> _EXERCISE PROMPT_:
Retype only what runs from the beginning of the data through the line with "## Determining objects to restore"; please omit the pictures and keep every line exact.

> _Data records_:
__________________________________________________
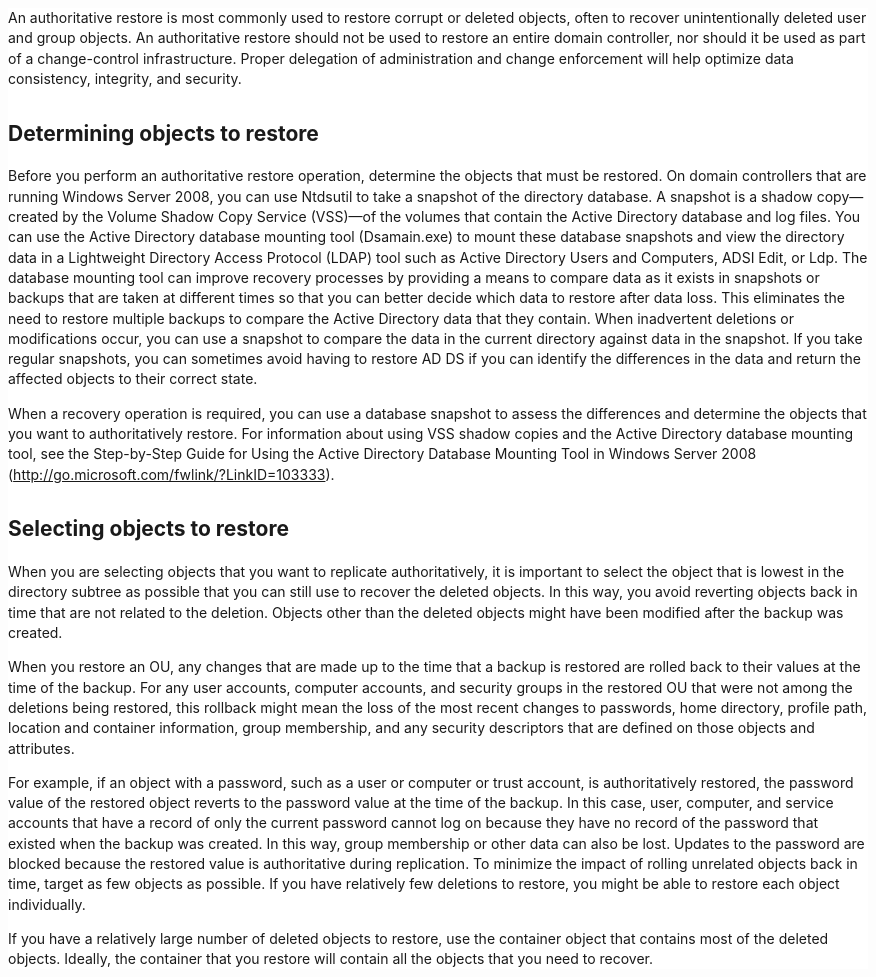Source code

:  An authoritative restore is most commonly used to restore corrupt or deleted objects, often to recover unintentionally deleted user and group objects. An authoritative restore should not be used to restore an entire domain controller, nor should it be used as part of a change\-control infrastructure. Proper delegation of administration and change enforcement will help optimize data consistency, integrity, and security.  
  
## Determining objects to restore  
 Before you perform an authoritative restore operation, determine the objects that must be restored. On domain controllers that are running Windows Server 2008, you can use Ntdsutil to take a snapshot of the directory database. A snapshot is a shadow copy—created by the Volume Shadow Copy Service \(VSS\)—of the volumes that contain the Active Directory database and log files. You can use the Active Directory database mounting tool \(Dsamain.exe\) to mount these database snapshots and view the directory data in a Lightweight Directory Access Protocol \(LDAP\) tool such as Active Directory Users and Computers, ADSI Edit, or Ldp. The database mounting tool can improve recovery processes by providing a means to compare data as it exists in snapshots or backups that are taken at different times so that you can better decide which data to restore after data loss. This eliminates the need to restore multiple backups to compare the Active Directory data that they contain. When inadvertent deletions or modifications occur, you can use a snapshot to compare the data in the current directory against data in the snapshot. If you take regular snapshots, you can sometimes avoid having to restore AD DS if you can identify the differences in the data and return the affected objects to their correct state.  
  
 When a recovery operation is required, you can use a database snapshot to assess the differences and determine the objects that you want to authoritatively restore. For information about using VSS shadow copies and the Active Directory database mounting tool, see the Step\-by\-Step Guide for Using the Active Directory Database Mounting Tool in Windows Server 2008 \([http:\/\/go.microsoft.com\/fwlink\/?LinkID\=103333](http://go.microsoft.com/fwlink/?LinkID=103333)\).  
  
## Selecting objects to restore  
 When you are selecting objects that you want to replicate authoritatively, it is important to select the object that is lowest in the directory subtree as possible that you can still use to recover the deleted objects. In this way, you avoid reverting objects back in time that are not related to the deletion. Objects other than the deleted objects might have been modified after the backup was created.  
  
 When you restore an OU, any changes that are made up to the time that a backup is restored are rolled back to their values at the time of the backup. For any user accounts, computer accounts, and security groups in the restored OU that were not among the deletions being restored, this rollback might mean the loss of the most recent changes to passwords, home directory, profile path, location and container information, group membership, and any security descriptors that are defined on those objects and attributes.  
  
 For example, if an object with a password, such as a user or computer or trust account, is authoritatively restored, the password value of the restored object reverts to the password value at the time of the backup. In this case, user, computer, and service accounts that have a record of only the current password cannot log on because they have no record of the password that existed when the backup was created. In this way, group membership or other data can also be lost. Updates to the password are blocked because the restored value is authoritative during replication. To minimize the impact of rolling unrelated objects back in time, target as few objects as possible. If you have relatively few deletions to restore, you might be able to restore each object individually.  
  
 If you have a relatively large number of deleted objects to restore, use the container object that contains most of the deleted objects. Ideally, the container that you restore will contain all the objects that you need to recover.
__________________________________________________
> _RESULT OF THIS EXERCISE_:
Source code

:  An authoritative restore is most commonly used to restore corrupt or deleted objects, often to recover unintentionally deleted user and group objects. An authoritative restore should not be used to restore an entire domain controller, nor should it be used as part of a change\-control infrastructure. Proper delegation of administration and change enforcement will help optimize data consistency, integrity, and security.  
  
## Determining objects to restore  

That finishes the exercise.